Excerpt provided:
##############################
11. Since entire trial is yet to proceed, any further discussion on the matter is bound to prejudice interest of parties, therefore, I am refraining myself from discussing matter further but at this stage I am satisfied that there is no error apparent on the face of record in impugned orders so as to warrant interference in writ jurisdiction under Article 226 of the Constitution of India.
12. I may put a word of caution that in writ jurisdiction Court will not permit accused persons to place material which has not been subject matter of scrutiny by Court below so as to turn writ jurisdiction as a trial to examine for the first time entire defence of accused to find out whether there would be a successful trial or not. A stage which is yet to come before Court below cannot be allowed to be made in writ jurisdiction by placing certain material which is yet to be examined by Trial Court. Petitioners will have full opportunity of placing their defence before Court below and something which has not come before Court below till date should not be examined by this Court to consider correctness of summoning order passed by Court below on the basis of material placed before it for the first time by accused.
##############################
Source data:
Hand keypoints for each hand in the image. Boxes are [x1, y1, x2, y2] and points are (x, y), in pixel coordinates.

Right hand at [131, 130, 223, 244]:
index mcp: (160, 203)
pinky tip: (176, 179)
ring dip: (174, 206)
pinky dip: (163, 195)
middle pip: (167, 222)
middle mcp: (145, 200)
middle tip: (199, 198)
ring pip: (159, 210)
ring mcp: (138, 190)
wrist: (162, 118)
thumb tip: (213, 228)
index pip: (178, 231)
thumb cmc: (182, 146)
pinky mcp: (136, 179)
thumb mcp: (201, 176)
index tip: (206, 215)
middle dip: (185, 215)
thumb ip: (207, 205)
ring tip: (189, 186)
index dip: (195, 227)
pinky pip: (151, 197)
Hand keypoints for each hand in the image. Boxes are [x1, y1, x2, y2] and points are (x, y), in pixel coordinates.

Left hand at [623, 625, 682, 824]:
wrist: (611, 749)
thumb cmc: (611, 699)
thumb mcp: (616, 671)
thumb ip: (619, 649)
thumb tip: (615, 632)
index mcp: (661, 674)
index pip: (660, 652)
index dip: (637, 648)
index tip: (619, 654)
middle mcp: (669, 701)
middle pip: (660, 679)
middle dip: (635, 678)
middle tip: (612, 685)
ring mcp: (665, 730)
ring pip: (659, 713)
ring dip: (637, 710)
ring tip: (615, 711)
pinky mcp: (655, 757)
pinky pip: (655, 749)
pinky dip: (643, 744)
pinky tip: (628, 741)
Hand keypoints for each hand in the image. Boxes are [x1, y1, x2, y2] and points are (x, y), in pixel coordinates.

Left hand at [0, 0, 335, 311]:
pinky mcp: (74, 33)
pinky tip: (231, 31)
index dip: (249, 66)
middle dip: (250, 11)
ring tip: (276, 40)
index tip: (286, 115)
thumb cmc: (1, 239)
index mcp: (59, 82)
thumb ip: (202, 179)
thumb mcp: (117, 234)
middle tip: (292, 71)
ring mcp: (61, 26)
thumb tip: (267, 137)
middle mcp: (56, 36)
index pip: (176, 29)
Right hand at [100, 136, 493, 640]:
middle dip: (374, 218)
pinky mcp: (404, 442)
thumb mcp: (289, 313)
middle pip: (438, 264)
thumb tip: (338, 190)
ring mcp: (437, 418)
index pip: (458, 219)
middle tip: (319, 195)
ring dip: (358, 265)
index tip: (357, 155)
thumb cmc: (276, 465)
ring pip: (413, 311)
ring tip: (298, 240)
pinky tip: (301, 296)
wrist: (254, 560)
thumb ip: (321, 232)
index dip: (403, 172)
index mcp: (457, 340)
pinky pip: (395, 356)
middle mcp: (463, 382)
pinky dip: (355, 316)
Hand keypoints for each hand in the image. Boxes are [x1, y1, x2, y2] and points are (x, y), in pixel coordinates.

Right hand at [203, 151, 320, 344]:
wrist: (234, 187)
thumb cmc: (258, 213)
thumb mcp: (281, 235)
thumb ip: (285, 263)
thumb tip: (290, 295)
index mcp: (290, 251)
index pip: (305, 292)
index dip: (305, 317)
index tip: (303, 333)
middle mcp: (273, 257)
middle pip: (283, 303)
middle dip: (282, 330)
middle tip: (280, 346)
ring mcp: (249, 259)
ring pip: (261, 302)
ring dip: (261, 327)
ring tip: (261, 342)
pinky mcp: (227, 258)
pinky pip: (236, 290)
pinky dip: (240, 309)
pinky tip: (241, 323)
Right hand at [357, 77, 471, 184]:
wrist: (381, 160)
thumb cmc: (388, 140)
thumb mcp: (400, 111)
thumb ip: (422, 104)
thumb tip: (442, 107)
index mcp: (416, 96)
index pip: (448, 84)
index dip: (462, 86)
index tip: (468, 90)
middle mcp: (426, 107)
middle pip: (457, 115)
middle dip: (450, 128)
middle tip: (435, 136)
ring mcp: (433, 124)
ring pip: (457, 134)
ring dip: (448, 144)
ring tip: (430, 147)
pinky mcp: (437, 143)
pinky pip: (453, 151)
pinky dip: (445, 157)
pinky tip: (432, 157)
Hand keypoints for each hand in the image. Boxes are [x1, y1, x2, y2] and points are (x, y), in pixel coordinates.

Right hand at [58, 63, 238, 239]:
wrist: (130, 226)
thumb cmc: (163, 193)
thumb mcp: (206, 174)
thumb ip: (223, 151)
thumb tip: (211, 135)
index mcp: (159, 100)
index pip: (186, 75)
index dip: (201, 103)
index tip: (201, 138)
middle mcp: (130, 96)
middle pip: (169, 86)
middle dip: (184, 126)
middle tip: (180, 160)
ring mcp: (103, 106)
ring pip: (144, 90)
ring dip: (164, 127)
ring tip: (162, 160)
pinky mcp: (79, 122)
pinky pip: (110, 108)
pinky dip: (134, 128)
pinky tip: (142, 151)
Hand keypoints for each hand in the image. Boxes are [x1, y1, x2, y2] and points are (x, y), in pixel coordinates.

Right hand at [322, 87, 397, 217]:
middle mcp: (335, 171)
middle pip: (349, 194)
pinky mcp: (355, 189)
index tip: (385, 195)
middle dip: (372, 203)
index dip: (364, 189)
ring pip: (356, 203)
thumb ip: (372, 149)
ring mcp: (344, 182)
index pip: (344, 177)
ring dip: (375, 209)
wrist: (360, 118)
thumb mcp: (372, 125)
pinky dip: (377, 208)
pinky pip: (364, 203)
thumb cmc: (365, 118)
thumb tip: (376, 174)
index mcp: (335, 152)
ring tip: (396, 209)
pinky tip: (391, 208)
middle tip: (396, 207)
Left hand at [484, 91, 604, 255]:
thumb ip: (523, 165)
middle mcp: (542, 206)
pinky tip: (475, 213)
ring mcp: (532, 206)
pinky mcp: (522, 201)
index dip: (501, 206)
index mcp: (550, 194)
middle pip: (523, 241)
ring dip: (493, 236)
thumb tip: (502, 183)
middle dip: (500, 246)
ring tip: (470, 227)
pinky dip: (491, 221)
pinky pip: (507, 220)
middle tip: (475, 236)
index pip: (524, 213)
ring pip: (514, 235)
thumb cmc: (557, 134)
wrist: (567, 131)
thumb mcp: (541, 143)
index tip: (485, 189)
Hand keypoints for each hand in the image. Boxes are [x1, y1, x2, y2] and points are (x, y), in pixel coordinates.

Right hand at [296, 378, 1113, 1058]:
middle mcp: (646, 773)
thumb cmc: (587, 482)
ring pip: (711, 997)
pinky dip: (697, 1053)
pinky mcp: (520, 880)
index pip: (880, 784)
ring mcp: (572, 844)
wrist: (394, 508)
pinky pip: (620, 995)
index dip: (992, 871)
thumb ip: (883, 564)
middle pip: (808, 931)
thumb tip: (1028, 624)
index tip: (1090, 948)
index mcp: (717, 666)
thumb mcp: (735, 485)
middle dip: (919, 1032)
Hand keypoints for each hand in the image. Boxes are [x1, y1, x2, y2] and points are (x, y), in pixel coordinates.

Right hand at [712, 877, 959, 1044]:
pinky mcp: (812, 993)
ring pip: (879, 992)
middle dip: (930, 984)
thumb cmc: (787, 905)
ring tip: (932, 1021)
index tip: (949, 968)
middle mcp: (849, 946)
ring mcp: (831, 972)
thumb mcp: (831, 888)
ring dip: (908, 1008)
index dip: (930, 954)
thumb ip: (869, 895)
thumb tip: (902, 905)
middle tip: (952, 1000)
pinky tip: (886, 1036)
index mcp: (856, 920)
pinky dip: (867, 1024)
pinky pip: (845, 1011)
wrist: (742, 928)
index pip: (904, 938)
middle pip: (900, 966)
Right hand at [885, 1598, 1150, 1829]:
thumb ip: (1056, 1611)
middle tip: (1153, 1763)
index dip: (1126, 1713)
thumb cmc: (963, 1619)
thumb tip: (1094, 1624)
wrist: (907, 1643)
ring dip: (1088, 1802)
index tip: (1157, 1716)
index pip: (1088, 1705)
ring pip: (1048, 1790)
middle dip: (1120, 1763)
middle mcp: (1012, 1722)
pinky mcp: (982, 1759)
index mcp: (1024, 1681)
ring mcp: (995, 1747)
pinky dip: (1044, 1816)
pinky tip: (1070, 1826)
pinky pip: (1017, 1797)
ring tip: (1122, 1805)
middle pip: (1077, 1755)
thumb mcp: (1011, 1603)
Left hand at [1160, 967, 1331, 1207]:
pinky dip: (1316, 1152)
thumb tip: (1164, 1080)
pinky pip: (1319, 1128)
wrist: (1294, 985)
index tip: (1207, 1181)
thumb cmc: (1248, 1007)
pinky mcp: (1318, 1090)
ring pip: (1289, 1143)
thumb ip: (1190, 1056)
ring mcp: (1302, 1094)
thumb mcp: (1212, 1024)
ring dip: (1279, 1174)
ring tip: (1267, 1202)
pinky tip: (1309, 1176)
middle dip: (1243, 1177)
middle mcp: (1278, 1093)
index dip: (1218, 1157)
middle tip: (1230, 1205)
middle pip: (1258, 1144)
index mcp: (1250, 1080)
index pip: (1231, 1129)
##############################
Exercise:
In the court excerpt, find every occurrence of "writ jurisdiction" and quote each one together with the single word before it and the single word after it.

Exercise answer:
1. "in writ jurisdiction under"
2. "in writ jurisdiction Court"
3. "turn writ jurisdiction as"
4. "in writ jurisdiction by"